=== PROMPT ===
The records below need to be repeated exactly, though not their pictures.

=== PROVIDED MATERIAL ===
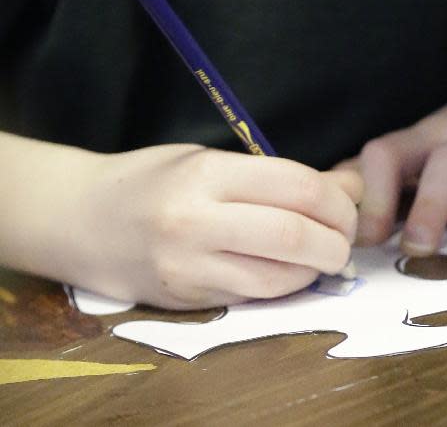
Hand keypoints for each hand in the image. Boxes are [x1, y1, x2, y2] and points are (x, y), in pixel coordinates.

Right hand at [69, 144, 361, 308]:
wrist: (81, 221)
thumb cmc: (152, 180)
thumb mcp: (210, 160)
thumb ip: (278, 176)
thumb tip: (351, 184)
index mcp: (207, 174)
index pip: (295, 187)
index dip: (336, 199)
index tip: (349, 203)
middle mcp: (196, 222)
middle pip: (292, 235)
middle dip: (335, 240)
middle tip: (346, 238)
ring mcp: (188, 267)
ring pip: (276, 278)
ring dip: (314, 271)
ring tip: (323, 256)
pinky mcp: (186, 301)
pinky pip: (251, 296)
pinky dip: (283, 286)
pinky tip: (290, 271)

=== FINISHED TASK ===
Hand keypoints for each hand in the image. Boxes are [x1, y1, x2, y2] and points are (x, y), in pixel coordinates.

Right hand at [69, 144, 361, 308]:
wrist: (81, 221)
thumb cmc: (152, 180)
thumb mcp: (210, 160)
thumb ip: (278, 176)
thumb tip: (351, 184)
index mcp: (207, 174)
index pip: (295, 187)
index dip: (336, 199)
index tip: (349, 203)
middle mcp: (196, 222)
middle pip: (292, 235)
middle dip: (335, 240)
middle tip: (346, 238)
ring mcp: (188, 267)
ring pip: (276, 278)
ring dip: (314, 271)
ring tip: (323, 256)
pinky mcp: (186, 301)
pinky pip: (251, 296)
pinky dip: (283, 286)
pinky tip: (290, 271)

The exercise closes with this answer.